Dentro do avião, o zunido me acorda. Estou sonolenta, uma
mosca passa razante, bate no vidro, me sacode da cadeira. Volta. Me contorna e
estou agora com toda a energia desviando dela.
Já estamos no ar há mais de uma hora. Em mais trinta
minutos estarei em casa. E a mosca?
A essa altura, literalmente não a vejo mais. Certamente
está acordando outra pessoa, pois não há comida no vôo. Sei que no momento ela
se foi. Isso me basta. Ainda assim, continuamos aqui: eu e a mosca.
Olho a janela, a luz que a seduziu continua lá. Se não
fosse a mosca, eu certamente estaria dormindo e não a teria percebido.
Pena não poder abrir a janela. Seria a liberdade da
mosca!
Sinto a ausência dela e me surpreendo solidária. Solitária. Mas janelas
de aviões não se abrem. Abro-me eu então ao olhar a janela. Penso na vantagem
que tenho, sobre quem me tirou o sossego: afinal ao contrário das moscas sei
que janelas de avião não abrem e estou livre de bater a cabeça.
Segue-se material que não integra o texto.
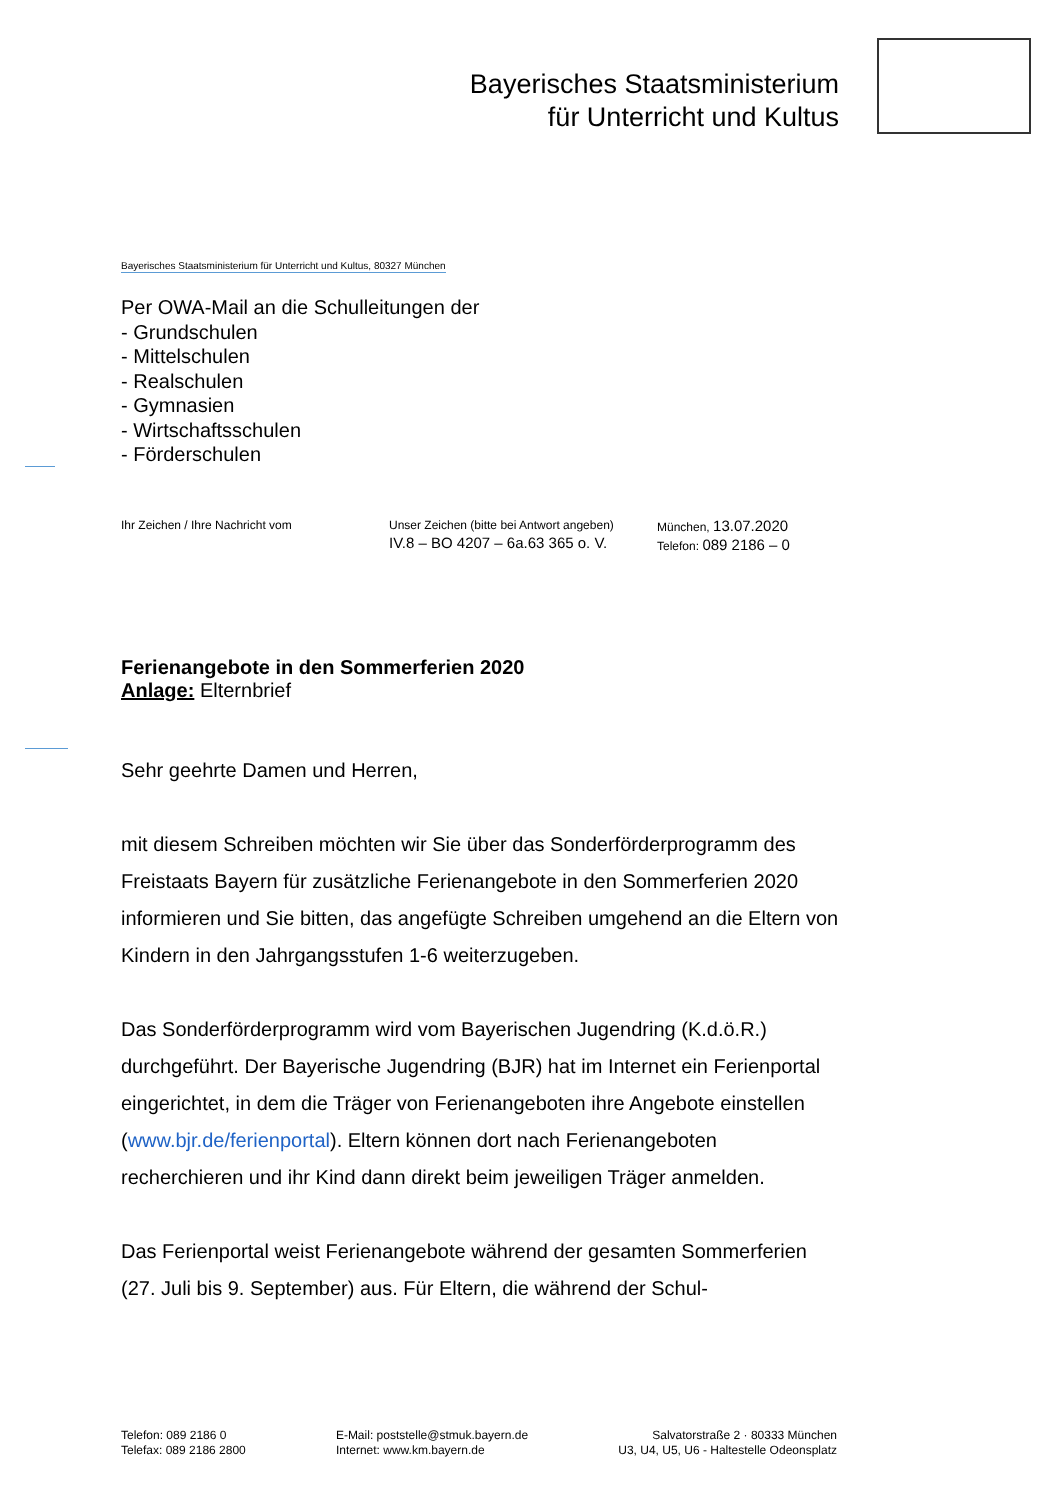Bayerisches Staatsministerium
für Unterricht und Kultus
Bayerisches Staatsministerium für Unterricht und Kultus, 80327 München
Per OWA-Mail an die Schulleitungen der
- Grundschulen
- Mittelschulen
- Realschulen
- Gymnasien
- Wirtschaftsschulen
- Förderschulen
Ihr Zeichen / Ihre Nachricht vom Unser Zeichen (bitte bei Antwort angeben)
IV.8 – BO 4207 – 6a.63 365 o. V.
München, 13.07.2020
Telefon: 089 2186 – 0
Ferienangebote in den Sommerferien 2020
Anlage: Elternbrief
Sehr geehrte Damen und Herren,
mit diesem Schreiben möchten wir Sie über das Sonderförderprogramm des Freistaats Bayern für zusätzliche Ferienangebote in den Sommerferien 2020 informieren und Sie bitten, das angefügte Schreiben umgehend an die Eltern von Kindern in den Jahrgangsstufen 1-6 weiterzugeben.
Das Sonderförderprogramm wird vom Bayerischen Jugendring (K.d.ö.R.) durchgeführt. Der Bayerische Jugendring (BJR) hat im Internet ein Ferienportal eingerichtet, in dem die Träger von Ferienangeboten ihre Angebote einstellen (www.bjr.de/ferienportal). Eltern können dort nach Ferienangeboten recherchieren und ihr Kind dann direkt beim jeweiligen Träger anmelden.
Das Ferienportal weist Ferienangebote während der gesamten Sommerferien (27. Juli bis 9. September) aus. Für Eltern, die während der Schul-
Telefon: 089 2186 0
Telefax: 089 2186 2800
E-Mail: poststelle@stmuk.bayern.de
Internet: www.km.bayern.de
Salvatorstraße 2 · 80333 München
U3, U4, U5, U6 - Haltestelle Odeonsplatz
Curioso imaginar o tanto que uma visita tão rápida e
insignificante me faz pensar. Já se foram 15 minutos. Estou agora preocupada
com ela, a mosca. Estaria o bichinho fugindo de um tabefe, ou simplesmente
distraído com a paisagem. Não, a contemplação não é da natureza das moscas.
Elas voam incansáveis até nos tirarem o sossego.
O vôo vai terminar a qualquer momento e nada da danada.
Espero que ela esteja bem, afinal por causa dela estou aqui. (Imagine, se Kafta
tivesse conhecido a minha mosca!) Me espanto comigo. Sinto gratidão por quem me
acordou. Ela não aparece, mesmo assim seguimos voando, as duas.
A coragem dela me inspira. Lembro da vontade daquele
inseto de ser livre. Toda, inteira tomada por um desejo selvagem de ganhar o
mundo e eu ali, estática, dormindo.
Pousamos.
Despeço-me da ansiedade de vê-la. Não se faz mais
preciso. Sem saída, agora dentro de mim, a mosca me mostra o caminho.